Information given section start
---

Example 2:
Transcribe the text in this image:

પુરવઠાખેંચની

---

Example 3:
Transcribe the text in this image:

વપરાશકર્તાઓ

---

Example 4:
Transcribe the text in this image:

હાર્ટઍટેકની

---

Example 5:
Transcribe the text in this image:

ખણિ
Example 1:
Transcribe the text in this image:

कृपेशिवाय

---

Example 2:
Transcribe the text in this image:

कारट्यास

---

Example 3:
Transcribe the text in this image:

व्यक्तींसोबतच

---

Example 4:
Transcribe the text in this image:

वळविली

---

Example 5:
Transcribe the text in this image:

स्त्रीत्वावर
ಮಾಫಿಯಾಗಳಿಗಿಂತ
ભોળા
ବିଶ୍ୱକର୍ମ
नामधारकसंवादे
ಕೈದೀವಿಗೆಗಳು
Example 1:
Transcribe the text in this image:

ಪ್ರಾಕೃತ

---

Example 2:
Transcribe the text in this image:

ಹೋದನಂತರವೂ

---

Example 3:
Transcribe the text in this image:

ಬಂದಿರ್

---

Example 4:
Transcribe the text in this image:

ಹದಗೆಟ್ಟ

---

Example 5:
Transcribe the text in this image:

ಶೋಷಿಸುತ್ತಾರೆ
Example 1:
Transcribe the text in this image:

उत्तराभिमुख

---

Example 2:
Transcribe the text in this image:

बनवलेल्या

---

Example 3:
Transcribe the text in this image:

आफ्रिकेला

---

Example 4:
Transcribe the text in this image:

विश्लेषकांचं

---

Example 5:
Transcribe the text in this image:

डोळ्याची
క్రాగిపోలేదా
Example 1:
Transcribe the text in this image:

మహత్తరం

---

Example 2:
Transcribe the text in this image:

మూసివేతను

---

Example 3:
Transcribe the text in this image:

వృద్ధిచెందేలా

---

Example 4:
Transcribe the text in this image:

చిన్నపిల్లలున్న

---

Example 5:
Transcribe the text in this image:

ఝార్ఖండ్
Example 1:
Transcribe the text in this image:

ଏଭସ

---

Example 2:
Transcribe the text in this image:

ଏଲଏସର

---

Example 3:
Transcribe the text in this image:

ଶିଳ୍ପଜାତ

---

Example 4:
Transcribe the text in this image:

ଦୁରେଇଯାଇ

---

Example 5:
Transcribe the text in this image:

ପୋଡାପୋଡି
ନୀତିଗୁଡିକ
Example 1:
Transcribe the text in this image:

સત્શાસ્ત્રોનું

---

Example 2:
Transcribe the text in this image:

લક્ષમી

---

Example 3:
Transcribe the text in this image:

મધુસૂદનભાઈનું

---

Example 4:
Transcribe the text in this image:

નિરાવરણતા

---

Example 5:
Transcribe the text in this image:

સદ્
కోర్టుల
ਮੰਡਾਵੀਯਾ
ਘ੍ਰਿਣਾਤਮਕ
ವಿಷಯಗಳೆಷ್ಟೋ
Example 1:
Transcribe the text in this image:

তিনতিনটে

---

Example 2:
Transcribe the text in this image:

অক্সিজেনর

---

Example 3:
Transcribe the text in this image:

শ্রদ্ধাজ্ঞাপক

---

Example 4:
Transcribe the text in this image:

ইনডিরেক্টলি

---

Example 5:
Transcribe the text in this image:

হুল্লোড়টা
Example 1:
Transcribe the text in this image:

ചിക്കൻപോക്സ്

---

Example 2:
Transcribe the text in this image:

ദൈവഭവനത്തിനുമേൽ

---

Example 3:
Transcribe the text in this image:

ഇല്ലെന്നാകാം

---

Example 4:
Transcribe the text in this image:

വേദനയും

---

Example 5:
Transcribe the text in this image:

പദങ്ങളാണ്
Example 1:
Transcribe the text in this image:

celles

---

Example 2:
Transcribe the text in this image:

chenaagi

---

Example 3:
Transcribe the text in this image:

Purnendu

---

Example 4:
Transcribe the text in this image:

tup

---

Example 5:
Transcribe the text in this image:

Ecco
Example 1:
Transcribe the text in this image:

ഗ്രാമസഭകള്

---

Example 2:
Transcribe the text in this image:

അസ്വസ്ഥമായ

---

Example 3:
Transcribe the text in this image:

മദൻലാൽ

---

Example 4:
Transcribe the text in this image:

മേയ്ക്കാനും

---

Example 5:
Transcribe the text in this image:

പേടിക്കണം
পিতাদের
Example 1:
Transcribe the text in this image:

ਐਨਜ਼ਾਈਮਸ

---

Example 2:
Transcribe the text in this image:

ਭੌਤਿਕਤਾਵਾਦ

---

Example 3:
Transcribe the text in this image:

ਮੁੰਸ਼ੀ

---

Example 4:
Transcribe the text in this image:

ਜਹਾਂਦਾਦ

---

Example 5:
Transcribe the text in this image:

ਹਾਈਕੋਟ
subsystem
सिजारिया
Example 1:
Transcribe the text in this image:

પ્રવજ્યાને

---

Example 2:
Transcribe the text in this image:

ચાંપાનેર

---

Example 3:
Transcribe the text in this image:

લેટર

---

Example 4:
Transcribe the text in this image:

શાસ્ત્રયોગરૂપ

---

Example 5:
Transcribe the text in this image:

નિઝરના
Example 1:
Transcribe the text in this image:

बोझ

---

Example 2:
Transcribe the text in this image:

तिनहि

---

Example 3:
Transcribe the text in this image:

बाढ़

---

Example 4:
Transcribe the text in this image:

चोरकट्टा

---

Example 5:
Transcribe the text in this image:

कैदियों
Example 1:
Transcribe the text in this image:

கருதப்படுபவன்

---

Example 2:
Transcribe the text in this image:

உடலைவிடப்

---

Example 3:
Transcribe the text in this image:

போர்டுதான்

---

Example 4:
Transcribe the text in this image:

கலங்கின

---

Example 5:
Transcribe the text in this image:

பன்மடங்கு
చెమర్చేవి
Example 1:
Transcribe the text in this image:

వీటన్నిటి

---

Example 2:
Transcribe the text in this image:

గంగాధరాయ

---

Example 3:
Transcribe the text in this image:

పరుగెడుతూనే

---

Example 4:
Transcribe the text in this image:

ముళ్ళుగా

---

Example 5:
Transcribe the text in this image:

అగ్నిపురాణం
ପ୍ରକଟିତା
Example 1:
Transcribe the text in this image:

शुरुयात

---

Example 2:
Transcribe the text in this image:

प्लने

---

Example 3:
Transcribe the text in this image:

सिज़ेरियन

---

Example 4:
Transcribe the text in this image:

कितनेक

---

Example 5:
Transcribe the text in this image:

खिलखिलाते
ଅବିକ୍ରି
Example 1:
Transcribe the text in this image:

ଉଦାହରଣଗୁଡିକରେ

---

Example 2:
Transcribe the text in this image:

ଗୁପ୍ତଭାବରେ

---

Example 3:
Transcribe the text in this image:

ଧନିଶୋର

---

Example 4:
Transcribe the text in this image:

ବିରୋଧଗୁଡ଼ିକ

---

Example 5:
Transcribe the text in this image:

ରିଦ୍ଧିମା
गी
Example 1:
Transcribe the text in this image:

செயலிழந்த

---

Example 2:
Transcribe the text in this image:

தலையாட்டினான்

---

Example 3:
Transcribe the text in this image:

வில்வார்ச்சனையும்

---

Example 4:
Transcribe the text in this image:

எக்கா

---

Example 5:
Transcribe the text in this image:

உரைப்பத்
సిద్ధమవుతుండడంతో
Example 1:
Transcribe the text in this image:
Information given section end
Task statement: An exact copy of all the records is the only acceptable answer.

Exercise output:
---

Example 2:
Transcribe the text in this image:

પુરવઠાખેંચની

---

Example 3:
Transcribe the text in this image:

વપરાશકર્તાઓ

---

Example 4:
Transcribe the text in this image:

હાર્ટઍટેકની

---

Example 5:
Transcribe the text in this image:

ખણિ
Example 1:
Transcribe the text in this image:

कृपेशिवाय

---

Example 2:
Transcribe the text in this image:

कारट्यास

---

Example 3:
Transcribe the text in this image:

व्यक्तींसोबतच

---

Example 4:
Transcribe the text in this image:

वळविली

---

Example 5:
Transcribe the text in this image:

स्त्रीत्वावर
ಮಾಫಿಯಾಗಳಿಗಿಂತ
ભોળા
ବିଶ୍ୱକର୍ମ
नामधारकसंवादे
ಕೈದೀವಿಗೆಗಳು
Example 1:
Transcribe the text in this image:

ಪ್ರಾಕೃತ

---

Example 2:
Transcribe the text in this image:

ಹೋದನಂತರವೂ

---

Example 3:
Transcribe the text in this image:

ಬಂದಿರ್

---

Example 4:
Transcribe the text in this image:

ಹದಗೆಟ್ಟ

---

Example 5:
Transcribe the text in this image:

ಶೋಷಿಸುತ್ತಾರೆ
Example 1:
Transcribe the text in this image:

उत्तराभिमुख

---

Example 2:
Transcribe the text in this image:

बनवलेल्या

---

Example 3:
Transcribe the text in this image:

आफ्रिकेला

---

Example 4:
Transcribe the text in this image:

विश्लेषकांचं

---

Example 5:
Transcribe the text in this image:

डोळ्याची
క్రాగిపోలేదా
Example 1:
Transcribe the text in this image:

మహత్తరం

---

Example 2:
Transcribe the text in this image:

మూసివేతను

---

Example 3:
Transcribe the text in this image:

వృద్ధిచెందేలా

---

Example 4:
Transcribe the text in this image:

చిన్నపిల్లలున్న

---

Example 5:
Transcribe the text in this image:

ఝార్ఖండ్
Example 1:
Transcribe the text in this image:

ଏଭସ

---

Example 2:
Transcribe the text in this image:

ଏଲଏସର

---

Example 3:
Transcribe the text in this image:

ଶିଳ୍ପଜାତ

---

Example 4:
Transcribe the text in this image:

ଦୁରେଇଯାଇ

---

Example 5:
Transcribe the text in this image:

ପୋଡାପୋଡି
ନୀତିଗୁଡିକ
Example 1:
Transcribe the text in this image:

સત્શાસ્ત્રોનું

---

Example 2:
Transcribe the text in this image:

લક્ષમી

---

Example 3:
Transcribe the text in this image:

મધુસૂદનભાઈનું

---

Example 4:
Transcribe the text in this image:

નિરાવરણતા

---

Example 5:
Transcribe the text in this image:

સદ્
కోర్టుల
ਮੰਡਾਵੀਯਾ
ਘ੍ਰਿਣਾਤਮਕ
ವಿಷಯಗಳೆಷ್ಟೋ
Example 1:
Transcribe the text in this image:

তিনতিনটে

---

Example 2:
Transcribe the text in this image:

অক্সিজেনর

---

Example 3:
Transcribe the text in this image:

শ্রদ্ধাজ্ঞাপক

---

Example 4:
Transcribe the text in this image:

ইনডিরেক্টলি

---

Example 5:
Transcribe the text in this image:

হুল্লোড়টা
Example 1:
Transcribe the text in this image:

ചിക്കൻപോക്സ്

---

Example 2:
Transcribe the text in this image:

ദൈവഭവനത്തിനുമേൽ

---

Example 3:
Transcribe the text in this image:

ഇല്ലെന്നാകാം

---

Example 4:
Transcribe the text in this image:

വേദനയും

---

Example 5:
Transcribe the text in this image:

പദങ്ങളാണ്
Example 1:
Transcribe the text in this image:

celles

---

Example 2:
Transcribe the text in this image:

chenaagi

---

Example 3:
Transcribe the text in this image:

Purnendu

---

Example 4:
Transcribe the text in this image:

tup

---

Example 5:
Transcribe the text in this image:

Ecco
Example 1:
Transcribe the text in this image:

ഗ്രാമസഭകള്

---

Example 2:
Transcribe the text in this image:

അസ്വസ്ഥമായ

---

Example 3:
Transcribe the text in this image:

മദൻലാൽ

---

Example 4:
Transcribe the text in this image:

മേയ്ക്കാനും

---

Example 5:
Transcribe the text in this image:

പേടിക്കണം
পিতাদের
Example 1:
Transcribe the text in this image:

ਐਨਜ਼ਾਈਮਸ

---

Example 2:
Transcribe the text in this image:

ਭੌਤਿਕਤਾਵਾਦ

---

Example 3:
Transcribe the text in this image:

ਮੁੰਸ਼ੀ

---

Example 4:
Transcribe the text in this image:

ਜਹਾਂਦਾਦ

---

Example 5:
Transcribe the text in this image:

ਹਾਈਕੋਟ
subsystem
सिजारिया
Example 1:
Transcribe the text in this image:

પ્રવજ્યાને

---

Example 2:
Transcribe the text in this image:

ચાંપાનેર

---

Example 3:
Transcribe the text in this image:

લેટર

---

Example 4:
Transcribe the text in this image:

શાસ્ત્રયોગરૂપ

---

Example 5:
Transcribe the text in this image:

નિઝરના
Example 1:
Transcribe the text in this image:

बोझ

---

Example 2:
Transcribe the text in this image:

तिनहि

---

Example 3:
Transcribe the text in this image:

बाढ़

---

Example 4:
Transcribe the text in this image:

चोरकट्टा

---

Example 5:
Transcribe the text in this image:

कैदियों
Example 1:
Transcribe the text in this image:

கருதப்படுபவன்

---

Example 2:
Transcribe the text in this image:

உடலைவிடப்

---

Example 3:
Transcribe the text in this image:

போர்டுதான்

---

Example 4:
Transcribe the text in this image:

கலங்கின

---

Example 5:
Transcribe the text in this image:

பன்மடங்கு
చెమర్చేవి
Example 1:
Transcribe the text in this image:

వీటన్నిటి

---

Example 2:
Transcribe the text in this image:

గంగాధరాయ

---

Example 3:
Transcribe the text in this image:

పరుగెడుతూనే

---

Example 4:
Transcribe the text in this image:

ముళ్ళుగా

---

Example 5:
Transcribe the text in this image:

అగ్నిపురాణం
ପ୍ରକଟିତା
Example 1:
Transcribe the text in this image:

शुरुयात

---

Example 2:
Transcribe the text in this image:

प्लने

---

Example 3:
Transcribe the text in this image:

सिज़ेरियन

---

Example 4:
Transcribe the text in this image:

कितनेक

---

Example 5:
Transcribe the text in this image:

खिलखिलाते
ଅବିକ୍ରି
Example 1:
Transcribe the text in this image:

ଉଦାହରଣଗୁଡିକରେ

---

Example 2:
Transcribe the text in this image:

ଗୁପ୍ତଭାବରେ

---

Example 3:
Transcribe the text in this image:

ଧନିଶୋର

---

Example 4:
Transcribe the text in this image:

ବିରୋଧଗୁଡ଼ିକ

---

Example 5:
Transcribe the text in this image:

ରିଦ୍ଧିମା
गी
Example 1:
Transcribe the text in this image:

செயலிழந்த

---

Example 2:
Transcribe the text in this image:

தலையாட்டினான்

---

Example 3:
Transcribe the text in this image:

வில்வார்ச்சனையும்

---

Example 4:
Transcribe the text in this image:

எக்கா

---

Example 5:
Transcribe the text in this image:

உரைப்பத்
సిద్ధమవుతుండడంతో
Example 1:
Transcribe the text in this image:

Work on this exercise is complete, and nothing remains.